Faculty of Informatics, Universidad Politécnica de Madrid, R. 3306, Campus de Montegancedo, 28660 Boadilla del Monte, Madrid, Spain.
Artif Intell Med. 2010 Nov;50(3):193-201. doi: 10.1016/j.artmed.2010.05.010. Epub 2010 Jul 21.
This paper presents an optimization algorithm for the automatic selection of a minimal subset of tagging single nucleotide polymorphisms (SNPs).
The determination of the set of minimal tagging SNPs is approached as an optimization problem in which each tagged SNP can be covered by a single tagging SNP or by a pair of tagging SNPs. The problem is solved using an estimation of distribution algorithm (EDA) which takes advantage of the underlying topological structure defined by the SNP correlations to model the problem interactions. The EDA stochastically searches the constrained space of feasible solutions. It is evaluated across HapMap reference panel data sets.
The EDA was compared with a SAT solver, able to find the single-marker minimal tagging sets, and with the Tagger program. The percentage of reduction ranged from 10% to 43% in the number of tagging SNPs of the minimal multi-marker tagging set found by the EDA with respect to the other algorithms.

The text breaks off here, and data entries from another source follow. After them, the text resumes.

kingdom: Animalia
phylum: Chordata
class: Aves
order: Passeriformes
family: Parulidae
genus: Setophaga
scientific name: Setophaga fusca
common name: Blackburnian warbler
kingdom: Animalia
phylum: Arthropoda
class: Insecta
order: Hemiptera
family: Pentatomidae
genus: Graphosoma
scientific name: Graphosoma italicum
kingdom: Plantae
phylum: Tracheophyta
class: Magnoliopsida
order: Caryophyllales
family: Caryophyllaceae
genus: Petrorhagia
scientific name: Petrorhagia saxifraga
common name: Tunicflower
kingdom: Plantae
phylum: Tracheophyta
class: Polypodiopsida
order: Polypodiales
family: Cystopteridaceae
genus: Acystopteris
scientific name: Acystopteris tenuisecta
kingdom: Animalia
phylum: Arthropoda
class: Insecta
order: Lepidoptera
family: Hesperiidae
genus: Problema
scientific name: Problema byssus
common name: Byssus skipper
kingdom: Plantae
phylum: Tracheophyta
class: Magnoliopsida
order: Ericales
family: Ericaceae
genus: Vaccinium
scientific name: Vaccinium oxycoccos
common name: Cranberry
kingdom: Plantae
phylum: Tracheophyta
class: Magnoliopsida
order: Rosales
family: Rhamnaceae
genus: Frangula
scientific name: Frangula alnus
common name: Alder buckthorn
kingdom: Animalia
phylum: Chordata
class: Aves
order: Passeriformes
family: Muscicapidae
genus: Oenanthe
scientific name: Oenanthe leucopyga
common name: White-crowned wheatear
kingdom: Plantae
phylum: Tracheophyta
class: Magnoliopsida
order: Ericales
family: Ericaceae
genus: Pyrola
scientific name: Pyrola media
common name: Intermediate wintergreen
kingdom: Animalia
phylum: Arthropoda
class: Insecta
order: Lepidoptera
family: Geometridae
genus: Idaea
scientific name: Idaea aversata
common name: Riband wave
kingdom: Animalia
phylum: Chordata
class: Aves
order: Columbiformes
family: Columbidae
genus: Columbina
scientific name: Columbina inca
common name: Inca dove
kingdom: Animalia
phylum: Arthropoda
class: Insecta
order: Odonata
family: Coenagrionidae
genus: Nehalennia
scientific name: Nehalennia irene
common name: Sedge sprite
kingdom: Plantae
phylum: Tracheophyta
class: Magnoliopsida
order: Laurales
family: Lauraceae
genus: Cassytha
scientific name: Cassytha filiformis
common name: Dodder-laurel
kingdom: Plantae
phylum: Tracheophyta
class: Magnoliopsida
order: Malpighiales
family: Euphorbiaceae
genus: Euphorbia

The introduced algorithm is effective for the identification of minimal multi-marker SNP sets, which considerably reduce the dimension of the tagging SNP set in comparison with single-marker sets. Other variants of the SNP problem can be treated following the same approach.
本文提出了一种用于自动选择最小标记单核苷酸多态性(SNP)子集的优化算法。
将最小标记 SNP 集的确定视为优化问题,其中每个标记 SNP 可以由单个标记 SNP 或由一对标记 SNP 覆盖。该问题通过利用 SNP 相关性定义的底层拓扑结构来解决,通过使用分布估计算法(EDA)来建模问题交互。EDA 随机搜索可行解的约束空间。它在 HapMap 参考面板数据集上进行了评估。
将 EDA 与能够找到单标记最小标记集的 SAT 求解器以及 Tagger 程序进行了比较。EDA 发现的最小多标记标记集的标记 SNP 数量相对于其他算法减少了 10%至 43%。
所提出的算法对于识别最小多标记 SNP 集是有效的,与单标记集相比,它大大降低了标记 SNP 集的维度。可以采用相同的方法处理 SNP 问题的其他变体。